The most common diseases
President of the Saudi Society for Genetic Medicine, Dr. Zuhair bin Abdullah Rahbeni, saw the launch of the project as "a scientific achievement towards addressing the developments of genetic diseases, and determining the genetic basis for them through the use of modern laboratory and computer techniques."
Rahbeni confirmed to Saudi media that "the project will work to support the health development in the Kingdom through the application of new genetic treatments that rely primarily on databases that will only be available through it," noting that it will contribute to expanding premarital examinations to include more diseases that have recently been known. Such as blindness, genetic deafness, and metabolic diseases.

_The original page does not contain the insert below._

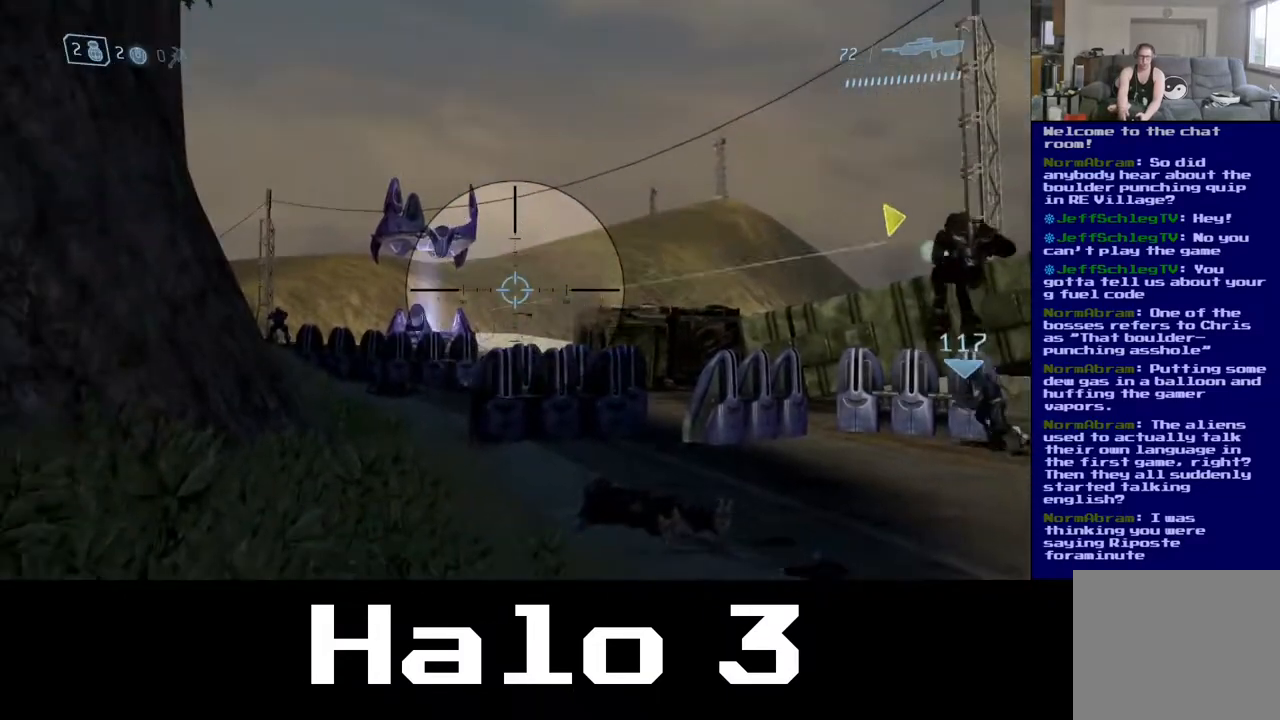
{"buttons": [], "left_stick": "center", "right_stick": "center", "events": [[133, "right_stick", "left"], [333, "right_stick", "center"]]}
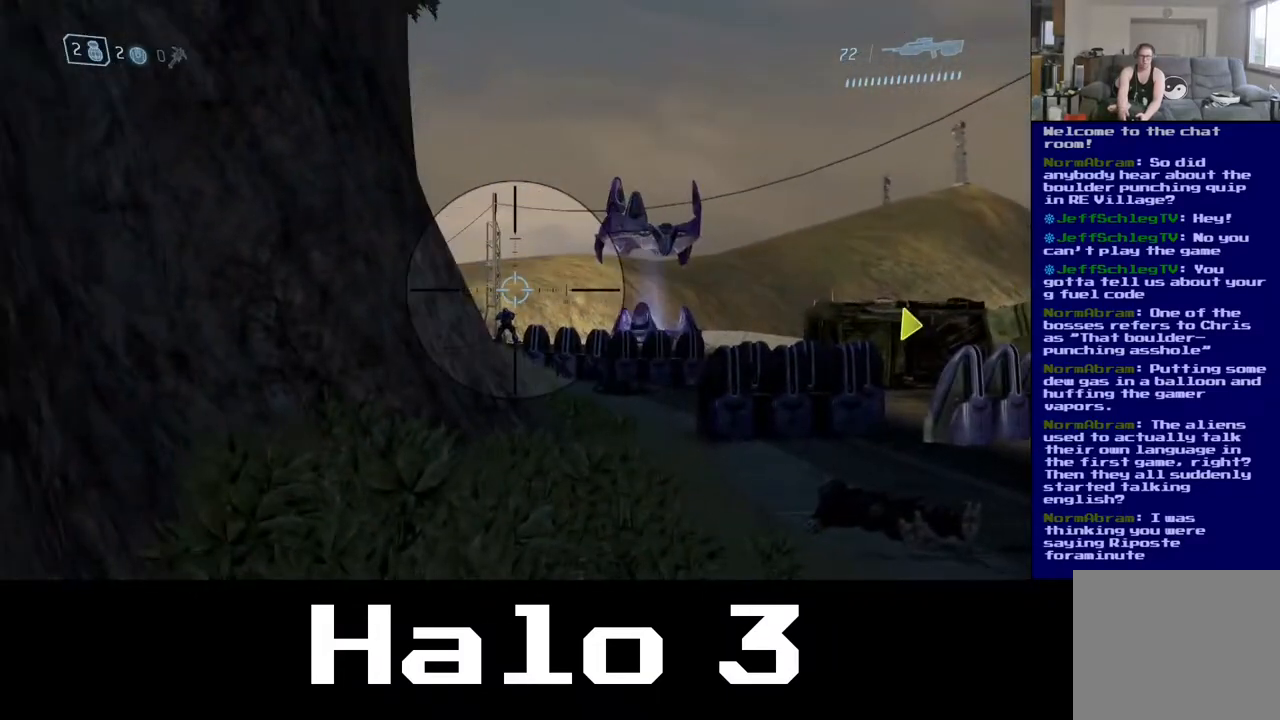
{"buttons": [], "left_stick": "center", "right_stick": "down-left", "events": [[117, "right_stick", "down"], [283, "R2", "down"], [450, "R2", "up"], [467, "right_stick", "down-left"]]}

The President of the Saudi Society for Genetic Medicine stressed the role of the Saudi National Human Genome Laboratory in identifying genetic mutations that cause genetic diseases, and providing valuable medical information about the nature of common genetic diseases in Saudi Arabia.
Among the most important of these are "recessive genetic diseases", which mean that the father and mother carry pathological inheritances that do not appear on them, but may be transferred in the event of childbearing to children.
Infections with genetic diseases often occur as a result of mutations in the DNA (Deutsche Welle)
Saudi Arabia had adopted the pre-marital screening program in 2004, before the adoption of the early-birth screening program in 2005, which includes screening for 17 genetic diseases at the present time.
According to the Saudi Genome Project website, it will contribute to diagnosing and preventing genetic diseases, improving treatment methods, and early or prior detection of some chronic diseases, such as: colon and breast cancer, heart diseases and neurological diseases, in addition to personalized medicine.
information system
In addition, the program plays an important role in confronting infectious diseases by studying the genetic factors that cause the variation in symptoms of infection with the emerging coronavirus (Covid-19) among Saudis.
In this regard, King Abdulaziz City for Science and Technology is developing an interactive information system aimed at reducing the spread of common genetic and genetic diseases among Saudis, in partnership with the Ministry of Health and a number of other institutions in the Kingdom.
During the last period, the Saudi Genome Program succeeded in documenting 7,500 variants that cause genetic and genetic diseases in the Kingdom, and 3,000 genetic variants that cause more than 1,230 rare genetic diseases in the Saudi society were documented, through the central laboratory of King Abdulaziz City for Science.
The cost of treating genetic diseases in Saudi Arabia is about $30 billion annually, so it was necessary to search for a radical solution to detect them early and limit their aggravation.
Infections with genetic diseases often occur as a result of mutations in the DNA that lead to the wrong translation of proteins, which results in a defect in the resulting protein, which leads to affecting the function of the protein in the cell, and the occurrence of disease whose severity depends on the importance of the affected protein and its functional role within cell.